## What to work on
Using the word "subsubsection" as the filter, copy each matching line from the records.

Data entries
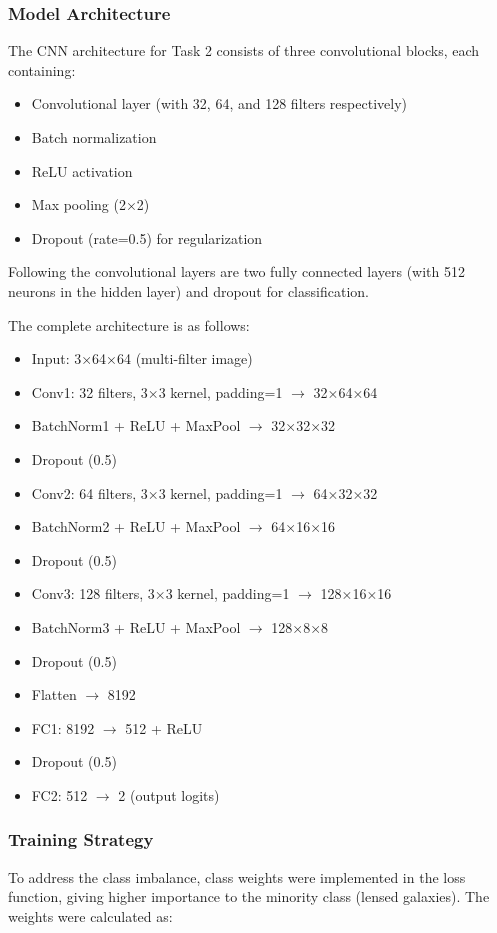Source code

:\documentclass[11pt,a4paper]{article}
\begin{document}
\subsubsection{Model Architecture}
The CNN architecture for Task 2 consists of three convolutional blocks, each containing:
\begin{itemize}
    \item Convolutional layer (with 32, 64, and 128 filters respectively)
    \item Batch normalization
    \item ReLU activation
    \item Max pooling (2×2)
    \item Dropout (rate=0.5) for regularization
\end{itemize}

Following the convolutional layers are two fully connected layers (with 512 neurons in the hidden layer) and dropout for classification.

The complete architecture is as follows:
\begin{itemize}
    \item Input: 3×64×64 (multi-filter image)
    \item Conv1: 32 filters, 3×3 kernel, padding=1 $\rightarrow$ 32×64×64
    \item BatchNorm1 + ReLU + MaxPool $\rightarrow$ 32×32×32
    \item Dropout (0.5)
    \item Conv2: 64 filters, 3×3 kernel, padding=1 $\rightarrow$ 64×32×32
    \item BatchNorm2 + ReLU + MaxPool $\rightarrow$ 64×16×16
    \item Dropout (0.5)
    \item Conv3: 128 filters, 3×3 kernel, padding=1 $\rightarrow$ 128×16×16
    \item BatchNorm3 + ReLU + MaxPool $\rightarrow$ 128×8×8
    \item Dropout (0.5)
    \item Flatten $\rightarrow$ 8192
    \item FC1: 8192 $\rightarrow$ 512 + ReLU
    \item Dropout (0.5)
    \item FC2: 512 $\rightarrow$ 2 (output logits)
\end{itemize}

\subsubsection{Training Strategy}
To address the class imbalance, class weights were implemented in the loss function, giving higher importance to the minority class (lensed galaxies). The weights were calculated as:
\end{document}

## Answer
\subsubsection{Model Architecture}
\subsubsection{Training Strategy}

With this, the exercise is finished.